Describe central tendencies and dispersion that illustrate aspects of what you wanted to test in part 1 or illustrate the bias you saw in part 1. Make sure to include this information for all 8 data elements selected. Report outcomes of your test of a null and alternative hypothesis between a demographic statistic and one of the other survey statistics that was in the Qualtrics cross-tab analysis. Include the hypotheses and which was supported. Report outcomes of your regression analysis with regards to the relationship of variance in the independent variable on the dependent variable and the test of the null or alternative hypothesis using the T-Variable. How to submit: Please submit your deliverable report as a single document in a PDF, Word Document (.doc, .docx), or Rich Text Format (RTF) file. Review criteria less You will be assessed upon the following criteria: A summary aimed at a stakeholder is provided A discussion of the quality of the dataset is included (bias and errors) Data is discussed in the form of descriptive statistics, including appropriate measures of central tendency and dispersion for all 8 elements chosen (2 demographic items, 2 nominal items, 2 ordinal items, and 2 interval items).
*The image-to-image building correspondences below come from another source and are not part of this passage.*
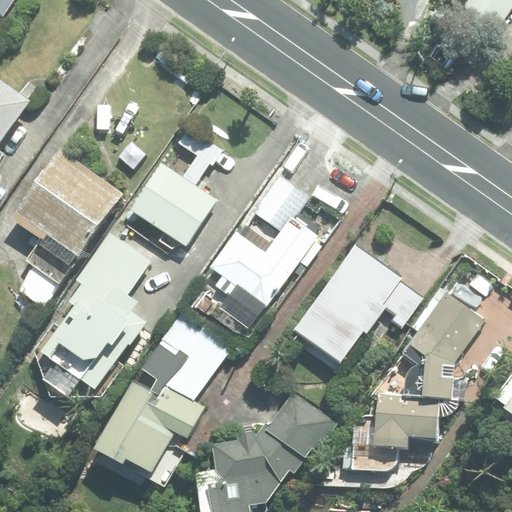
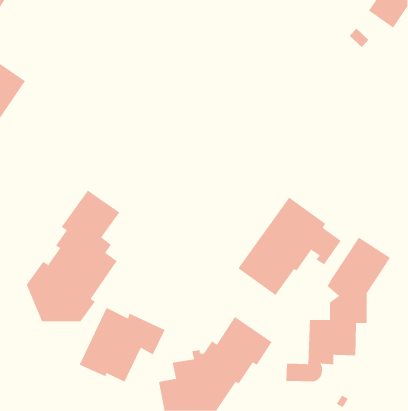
building: [131,127,219,246] -> none
building: [13,149,122,308] -> none
building: [209,174,317,317] -> none
building: [158,311,227,399] -> none

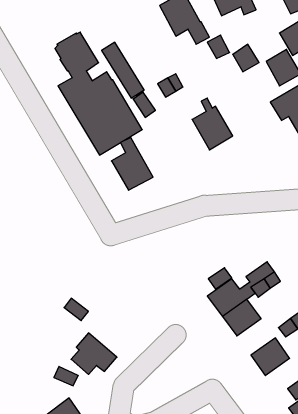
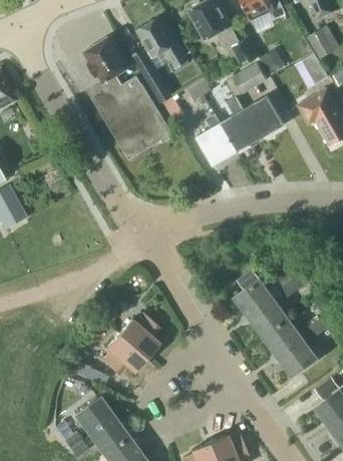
building: none -> [137,17,189,68]
building: none -> [227,62,267,97]
building: none -> [244,95,285,138]
building: [111,137,153,190] -> [197,113,238,165]
building: none -> [118,313,159,357]
building: none -> [265,319,303,355]

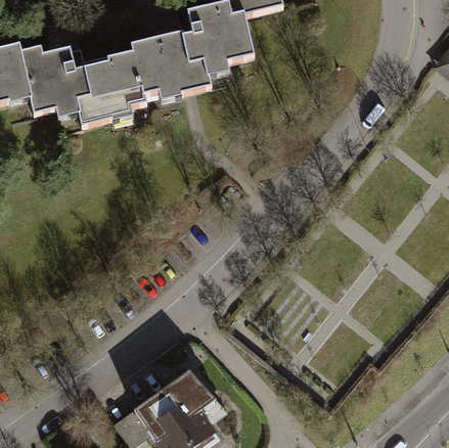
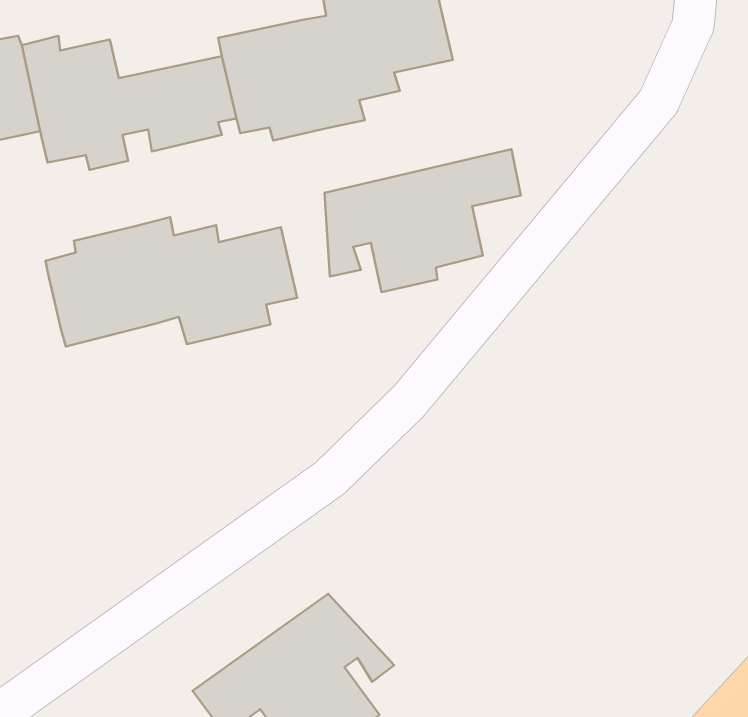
building: none -> [325,149,521,292]
building: none -> [45,217,297,346]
Formulation of your hypotheses: i.e. they are testable and unambiguous, and are all related to the items chosen for analysis. A report of the regression analysis conducted is included and information includes: (1) identification of independent/dependent variables; (2) the percent variance in the dependent variable predicted by variance in the independent variable (the adjusted R^2), (3) the null hypothesis and alternative hypothesis are both identified; and (4) which hypothesis is supported based on the T-Values.